Become your spouse’s expert: Understand how they reflexively behave when under stress. Do they want to go closer or have some time to themselves? Be good at reading body language and facial expressions. If you have a problem, please ask if I’m reading it correctly. It also includes answers to questions such as “What does your spouse feel most vulnerable at?” or “What are three things she can do to make her partner feel loved?”
Listen like a pro: In other words, make it your goal to listen and understand your spouse as they try to make their point. To get through that, remember that “listening” to their opinion is not the same as “agreeing” with them, and that “understanding” their opinion does not mean “giving in” to them. must be remembered. Be sure to let your partner know that you understand what she’s saying by paraphrasing what you just heard. Then ask, “Did I understand correctly? Is there anything else you need?”
Warm your heart: Show compassion and concern for your spouse. Give them a hug, kiss, and compliment when you say goodbye in the morning, and at the end of the day, give them a warm welcome hug and ask them how their day was. Fill the time you spend together with gratitude and love. Say thank you for certain things, smile, touch, wink, make eye contact, use friendly language, play “your song” and dance around the kitchen, do the dishes even when it’s not your turn. Compliment him when he least expects it, say it, and laugh together.
Photo credit: Getty
3. We recommit to putting each other’s relationships first.
Your marriage is in a vulnerable situation because you have lost sight of the important agreements that keep your marriage safe and happy. Above all, to protect your marriage, you must always try to put your relationship first.
We must think carefully about this change. “I don’t come first, you don’t come first, my kids don’t come first, my job doesn’t come first. We come first. From now on, the guiding questions should be: What does it mean to us? Is that the best thing to do?”
Here are four agreements that will help you put (and keep) your relationship first.
Radical transparency: You need to tell each other everything, even if your partner is upset. To increase transparency, we need to give each other the gift of safety from judgment and rejection. Otherwise, it won’t feel safe to be open, and secrecy will become a better option.
No threat: Threatening to move out, divorce, or pack your partner’s things will never give you the security you need in a deep, intimate relationship. Threatening the relationship in any way leads to mistrust. Long-term security and well-being requires trust.
Always have your partner’s back. We agree to protect each other (emotionally and physically) in public, with friends and family, or alone. Make caring for each other your job and your joy.
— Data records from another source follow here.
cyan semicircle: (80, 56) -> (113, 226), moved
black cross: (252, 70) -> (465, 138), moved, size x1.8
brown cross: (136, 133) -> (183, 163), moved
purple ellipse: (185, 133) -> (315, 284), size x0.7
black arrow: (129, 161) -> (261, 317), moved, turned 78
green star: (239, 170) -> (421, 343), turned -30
Lead with love: Don’t wait for your spouse to go first. Be proactive about the changes you want in your relationship. Also, don’t belittle, criticize, be sarcastic, get angry, or hold back to make your point. Do something every day to promote a cycle of loving, positive intimacy in your relationship (in and out of bed). Remember, the more you do to make your partner feel loved, the more love you will receive in return.
It’s normal to find yourself in a situation where one of you stops feeling loved and you’re worried that nothing will work out for the two of you to feel happy again.
Do not despair! Even if one of you wants to learn how to save a marriage, it is possible. Rekindle hope and rekindle love.
Some research findings in family systems theory include: When one person in a family system changes their behavior, the entire system is forced to adjust. In other words, if only one member of a couple changes their behavior, the entire relationship can improve.
If you don’t have much hope for repairing your relationship and being happily married again, take my hope for now.
Making a marriage successful is not easy. And the fear that it will fall apart can drive some couples into a corner. It doesn’t have to be this way. Practice these skills. And your love life will become better.